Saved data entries
____________

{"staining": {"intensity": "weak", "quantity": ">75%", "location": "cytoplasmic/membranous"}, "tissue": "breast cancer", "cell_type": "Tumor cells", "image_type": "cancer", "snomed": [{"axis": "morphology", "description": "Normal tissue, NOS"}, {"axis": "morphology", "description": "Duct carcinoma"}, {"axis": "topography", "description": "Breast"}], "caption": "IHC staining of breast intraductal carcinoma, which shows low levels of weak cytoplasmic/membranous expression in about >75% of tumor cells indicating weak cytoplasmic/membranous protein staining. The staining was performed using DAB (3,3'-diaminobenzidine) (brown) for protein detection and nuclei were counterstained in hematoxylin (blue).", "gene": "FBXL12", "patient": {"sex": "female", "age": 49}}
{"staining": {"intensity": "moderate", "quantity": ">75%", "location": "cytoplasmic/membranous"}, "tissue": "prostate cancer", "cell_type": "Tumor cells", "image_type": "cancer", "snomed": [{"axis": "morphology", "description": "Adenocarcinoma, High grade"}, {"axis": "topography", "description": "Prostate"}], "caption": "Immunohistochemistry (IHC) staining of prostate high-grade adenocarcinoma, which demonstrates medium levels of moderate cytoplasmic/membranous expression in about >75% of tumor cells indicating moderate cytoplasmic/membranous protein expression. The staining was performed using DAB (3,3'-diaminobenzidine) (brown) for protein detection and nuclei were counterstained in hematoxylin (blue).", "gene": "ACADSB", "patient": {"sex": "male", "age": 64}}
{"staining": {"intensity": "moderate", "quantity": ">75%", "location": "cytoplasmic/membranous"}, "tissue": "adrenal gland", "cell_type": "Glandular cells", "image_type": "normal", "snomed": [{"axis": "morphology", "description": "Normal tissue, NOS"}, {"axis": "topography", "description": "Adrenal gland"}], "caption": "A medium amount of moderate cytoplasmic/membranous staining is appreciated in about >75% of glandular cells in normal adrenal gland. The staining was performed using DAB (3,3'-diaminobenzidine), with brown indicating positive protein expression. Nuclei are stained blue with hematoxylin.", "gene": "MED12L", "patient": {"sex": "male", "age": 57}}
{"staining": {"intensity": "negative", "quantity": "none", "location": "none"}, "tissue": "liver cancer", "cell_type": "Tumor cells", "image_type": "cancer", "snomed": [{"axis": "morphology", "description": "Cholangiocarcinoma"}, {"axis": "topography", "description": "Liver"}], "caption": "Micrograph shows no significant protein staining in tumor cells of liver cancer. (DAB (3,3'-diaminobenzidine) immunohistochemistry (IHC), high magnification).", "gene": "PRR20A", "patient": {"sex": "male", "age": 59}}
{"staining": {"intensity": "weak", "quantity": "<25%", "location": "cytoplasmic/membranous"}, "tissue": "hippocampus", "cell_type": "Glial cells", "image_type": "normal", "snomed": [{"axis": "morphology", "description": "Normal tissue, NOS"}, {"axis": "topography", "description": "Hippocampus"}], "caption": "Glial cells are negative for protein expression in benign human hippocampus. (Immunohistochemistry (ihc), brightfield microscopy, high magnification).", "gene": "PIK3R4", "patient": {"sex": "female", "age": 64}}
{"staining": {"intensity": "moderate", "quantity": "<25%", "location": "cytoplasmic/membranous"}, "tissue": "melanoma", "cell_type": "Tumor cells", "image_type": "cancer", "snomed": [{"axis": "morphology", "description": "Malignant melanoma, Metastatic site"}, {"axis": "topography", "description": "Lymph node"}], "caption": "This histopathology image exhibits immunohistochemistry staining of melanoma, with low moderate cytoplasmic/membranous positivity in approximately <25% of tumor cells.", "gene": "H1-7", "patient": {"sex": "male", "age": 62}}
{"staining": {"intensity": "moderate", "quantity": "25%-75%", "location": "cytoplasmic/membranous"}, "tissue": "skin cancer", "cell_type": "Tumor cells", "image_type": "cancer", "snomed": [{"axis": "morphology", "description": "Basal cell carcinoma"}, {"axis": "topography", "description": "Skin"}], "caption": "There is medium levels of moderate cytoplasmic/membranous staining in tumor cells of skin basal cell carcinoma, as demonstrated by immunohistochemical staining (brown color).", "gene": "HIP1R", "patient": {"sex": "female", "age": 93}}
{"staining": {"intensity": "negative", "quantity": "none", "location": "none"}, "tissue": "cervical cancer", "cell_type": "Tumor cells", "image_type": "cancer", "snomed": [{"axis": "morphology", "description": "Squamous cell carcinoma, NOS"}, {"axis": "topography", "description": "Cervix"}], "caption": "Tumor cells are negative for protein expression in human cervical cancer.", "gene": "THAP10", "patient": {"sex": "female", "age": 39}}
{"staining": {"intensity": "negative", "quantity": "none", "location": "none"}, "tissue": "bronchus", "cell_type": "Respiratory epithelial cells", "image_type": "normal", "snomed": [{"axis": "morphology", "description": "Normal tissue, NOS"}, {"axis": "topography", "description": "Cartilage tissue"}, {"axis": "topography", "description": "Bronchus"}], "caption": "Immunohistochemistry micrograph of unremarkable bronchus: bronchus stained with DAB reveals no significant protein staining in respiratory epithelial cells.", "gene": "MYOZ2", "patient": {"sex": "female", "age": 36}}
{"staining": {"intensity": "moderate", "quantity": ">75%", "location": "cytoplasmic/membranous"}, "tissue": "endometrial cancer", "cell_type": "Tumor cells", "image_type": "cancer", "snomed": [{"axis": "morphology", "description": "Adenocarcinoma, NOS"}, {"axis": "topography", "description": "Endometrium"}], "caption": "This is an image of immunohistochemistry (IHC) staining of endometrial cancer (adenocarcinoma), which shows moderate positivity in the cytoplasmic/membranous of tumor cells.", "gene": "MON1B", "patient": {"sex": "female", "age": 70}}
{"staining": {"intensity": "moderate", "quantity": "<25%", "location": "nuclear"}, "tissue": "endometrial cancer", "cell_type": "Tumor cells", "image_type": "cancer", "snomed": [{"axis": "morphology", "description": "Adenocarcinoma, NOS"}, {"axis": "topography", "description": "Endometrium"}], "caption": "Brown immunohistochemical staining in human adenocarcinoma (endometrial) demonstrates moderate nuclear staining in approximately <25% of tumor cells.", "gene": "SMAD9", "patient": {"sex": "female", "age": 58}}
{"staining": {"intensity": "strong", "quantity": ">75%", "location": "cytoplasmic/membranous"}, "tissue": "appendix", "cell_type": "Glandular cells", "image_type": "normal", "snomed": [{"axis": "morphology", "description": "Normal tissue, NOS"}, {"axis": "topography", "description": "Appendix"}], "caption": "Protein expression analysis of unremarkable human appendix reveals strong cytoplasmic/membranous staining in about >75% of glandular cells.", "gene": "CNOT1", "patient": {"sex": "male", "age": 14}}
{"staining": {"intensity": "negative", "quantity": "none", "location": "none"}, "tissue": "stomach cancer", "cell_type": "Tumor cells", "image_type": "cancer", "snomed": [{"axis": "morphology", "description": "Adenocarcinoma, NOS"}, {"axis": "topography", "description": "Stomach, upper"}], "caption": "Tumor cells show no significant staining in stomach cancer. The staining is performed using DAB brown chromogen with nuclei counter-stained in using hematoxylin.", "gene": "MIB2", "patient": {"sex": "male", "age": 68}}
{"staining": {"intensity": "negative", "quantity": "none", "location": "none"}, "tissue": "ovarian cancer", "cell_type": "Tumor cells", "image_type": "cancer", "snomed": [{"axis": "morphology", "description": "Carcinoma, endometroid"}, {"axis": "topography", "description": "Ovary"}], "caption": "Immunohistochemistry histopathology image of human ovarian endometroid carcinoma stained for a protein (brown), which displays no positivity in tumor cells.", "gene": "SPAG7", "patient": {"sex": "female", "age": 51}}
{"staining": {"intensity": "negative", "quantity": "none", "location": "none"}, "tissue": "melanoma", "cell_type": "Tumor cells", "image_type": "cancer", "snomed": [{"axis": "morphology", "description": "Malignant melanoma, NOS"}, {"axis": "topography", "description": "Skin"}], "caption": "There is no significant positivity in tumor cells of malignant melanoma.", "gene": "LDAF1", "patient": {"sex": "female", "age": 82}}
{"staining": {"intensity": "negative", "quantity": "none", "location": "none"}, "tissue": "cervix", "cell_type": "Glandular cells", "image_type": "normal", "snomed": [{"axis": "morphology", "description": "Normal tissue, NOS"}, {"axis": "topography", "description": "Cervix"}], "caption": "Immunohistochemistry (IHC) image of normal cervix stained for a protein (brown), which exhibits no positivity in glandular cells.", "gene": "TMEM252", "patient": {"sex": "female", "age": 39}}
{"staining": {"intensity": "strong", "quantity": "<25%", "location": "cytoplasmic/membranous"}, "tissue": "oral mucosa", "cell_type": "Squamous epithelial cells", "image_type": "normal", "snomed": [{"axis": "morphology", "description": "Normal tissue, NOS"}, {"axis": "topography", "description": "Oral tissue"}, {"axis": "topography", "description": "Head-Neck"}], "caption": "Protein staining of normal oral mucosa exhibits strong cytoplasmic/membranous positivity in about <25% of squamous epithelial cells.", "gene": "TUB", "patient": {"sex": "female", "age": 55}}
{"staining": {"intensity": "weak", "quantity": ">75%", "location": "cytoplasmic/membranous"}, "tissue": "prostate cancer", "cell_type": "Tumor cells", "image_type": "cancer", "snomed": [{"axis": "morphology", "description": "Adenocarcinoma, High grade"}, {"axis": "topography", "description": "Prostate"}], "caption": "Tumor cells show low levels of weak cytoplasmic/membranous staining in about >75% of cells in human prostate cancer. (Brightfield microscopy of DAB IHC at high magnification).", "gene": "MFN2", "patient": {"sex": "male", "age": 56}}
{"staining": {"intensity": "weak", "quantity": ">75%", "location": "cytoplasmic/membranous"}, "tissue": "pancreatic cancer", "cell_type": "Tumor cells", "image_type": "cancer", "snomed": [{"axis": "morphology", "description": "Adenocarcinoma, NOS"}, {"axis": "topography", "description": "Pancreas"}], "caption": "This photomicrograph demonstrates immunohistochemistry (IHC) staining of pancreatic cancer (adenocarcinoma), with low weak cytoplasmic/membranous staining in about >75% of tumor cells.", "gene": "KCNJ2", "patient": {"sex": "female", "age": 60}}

____________

> Instructions to follow: Using the data above, extract exactly the lines from the one that holds "micrograph of unremarkable" to the one that holds "is an image", both ends included, and no others.

> Exercise result:
{"staining": {"intensity": "negative", "quantity": "none", "location": "none"}, "tissue": "bronchus", "cell_type": "Respiratory epithelial cells", "image_type": "normal", "snomed": [{"axis": "morphology", "description": "Normal tissue, NOS"}, {"axis": "topography", "description": "Cartilage tissue"}, {"axis": "topography", "description": "Bronchus"}], "caption": "Immunohistochemistry micrograph of unremarkable bronchus: bronchus stained with DAB reveals no significant protein staining in respiratory epithelial cells.", "gene": "MYOZ2", "patient": {"sex": "female", "age": 36}}
{"staining": {"intensity": "moderate", "quantity": ">75%", "location": "cytoplasmic/membranous"}, "tissue": "endometrial cancer", "cell_type": "Tumor cells", "image_type": "cancer", "snomed": [{"axis": "morphology", "description": "Adenocarcinoma, NOS"}, {"axis": "topography", "description": "Endometrium"}], "caption": "This is an image of immunohistochemistry (IHC) staining of endometrial cancer (adenocarcinoma), which shows moderate positivity in the cytoplasmic/membranous of tumor cells.", "gene": "MON1B", "patient": {"sex": "female", "age": 70}}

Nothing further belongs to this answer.